# What you need to do:
A – In the post on PostgreSQL trigram search, how many rows does the searchables table contain?
B – Continue the post on PostgreSQL trigram search, picking up right after its last sentence.

# Exercise passage:
....................

PostgreSQL – Optimize Trigram Search with Custom Sort Order

nearest neighbororder-bypattern matchingpostgresqlpostgresql-9.6

I'm new to typeahead / full text searching but I'm trying to figure out an algorithm that yields the best results for my search use-case. The additional module pg_trgm is installed. I have a table search that looks like:

  Column    |         Type          | Modifiers
------------+-----------------------+-----------
id          | character varying(36) | collate C
user_id     | integer               |
type        | text                  |
search_on   | text                  | collate C
data        | json                  |
Indexes:
 "index_searchables_on_id" UNIQUE, btree (id)
 "index_searchables_on_search_on" gist (search_on gist_trgm_ops)
 "index_searchables_on_type" btree (type)
 "index_searchables_on_user_id" btree (user_id)

I'm querying rows using something like:

SELECT * FROM searchables
  WHERE search_on % 'mysearch'
ORDER BY search_on <-> 'mysearch'

And I get ordered lists which roughly match what I want, but I have certain patterns that I'd like to match higher based on how the matching worked.

For instance, I'd like to weight prefix matches higher than the normal trigram matching algorithm. So if, for instance, the string abc is at the beginning of my column's text, I'd want that factored into the ordering to come higher than something who might have more trigram matches on abc but doesn't start with that string. The equivalent of doing a WHERE col like 'mysearch%'

Is there any way I can incorporate a prefix matching to alter the order clause that'd still yield an efficient query but prioritize prefixes before other matches?

Additional Info

So i've gone down the path of adding the prefix ordering, but i'm noticing significant performance issues. Real user monitoring shows some of these queries taking many seconds each (I have some that take 15+ seconds for certain terms). My examples below show queries in the 100's of ms upwards of 1s, but in my monitoring system, for a db under slight load, it's hitting 15+s for a single query.

The database itself isn't huge:

=> select count(*) from searchables;
 count
--------
 622398

So we're not even in the millions. search_on is typically just company and stock names, so for example "alphabet inc. class c goog", which is a combination of the security name and ticker.

What I'm finding is that the addition of the prefix seems to add a LOT of overhead. And the speed of the queries I'm getting are much lower than I'd have expected. I realize a lot of factors go into how quickly a query returns but I'm just surprised at how slow this is. My setup is this:

Postgres: 9.6.6
AWS RDS: m4.large
500GB General Purpose SSD
Standard AWS Parameter Group

Here's a few sample EXPLAINs. Am I missing something here? Is 100's of ms the expected performance to search small strings over a few hundred thousand rows? It makes it pretty difficult to produce a decent user experience when you add in hte overhead of my web server + network. 300ms of a direct access query to the DB is not really cutting it for my use-case.

....................

# Source data:

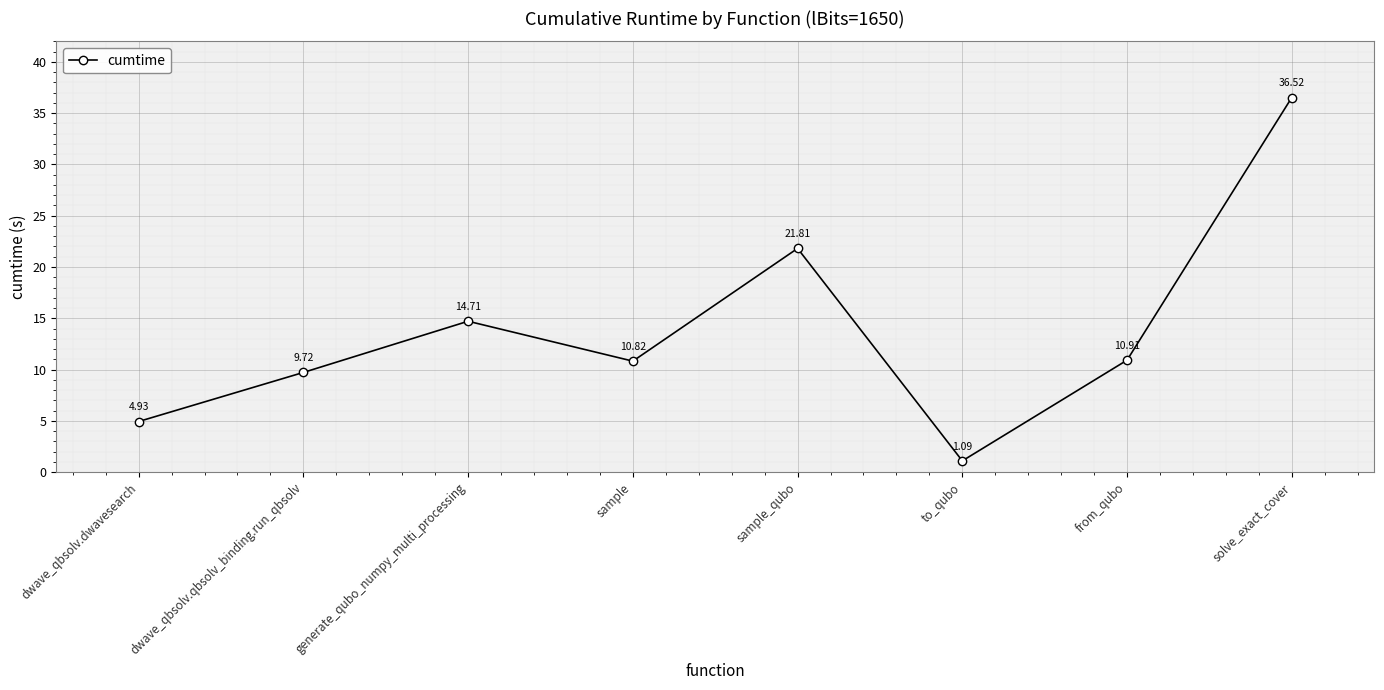

The chart shows a value of 19.7 at generate_qubo_numpy_multi_processing. True or false?

False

....................

# Results of the tasks:
A – 622398

B –
Query 1: Prefix Preference

EXPLAIN ANALYZE SELECT *
FROM "searchables"
WHERE (search_on % 'partners value inves')
ORDER BY search_on NOT LIKE 'partners value inves%', search_on <-> 'partners value inves' LIMIT 50;
                                                                           QUERY PLAN
-----------------------------------------------------------------------------------------------------------------------------------------------------------------
 Limit  (cost=2243.61..2243.73 rows=50 width=241) (actual time=1497.445..1497.479 rows=50 loops=1)
   ->  Sort  (cost=2243.61..2245.16 rows=622 width=241) (actual time=1497.443..1497.454 rows=50 loops=1)
         Sort Key: ((search_on !~~ 'partners value inves%'::text)), ((search_on <-> 'partners value inves'::text))
         Sort Method: top-N heapsort  Memory: 38kB
         ->  Bitmap Heap Scan on searchables  (cost=77.23..2222.94 rows=622 width=241) (actual time=340.089..1433.072 rows=100430 loops=1)
               Recheck Cond: (search_on % 'partners value inves'::text)
               Heap Blocks: exact=20161
               ->  Bitmap Index Scan on index_searchables_on_search_on  (cost=0.00..77.08 rows=622 width=0) (actual time=336.245..336.245 rows=100430 loops=1)
                     Index Cond: (search_on % 'partners value inves'::text)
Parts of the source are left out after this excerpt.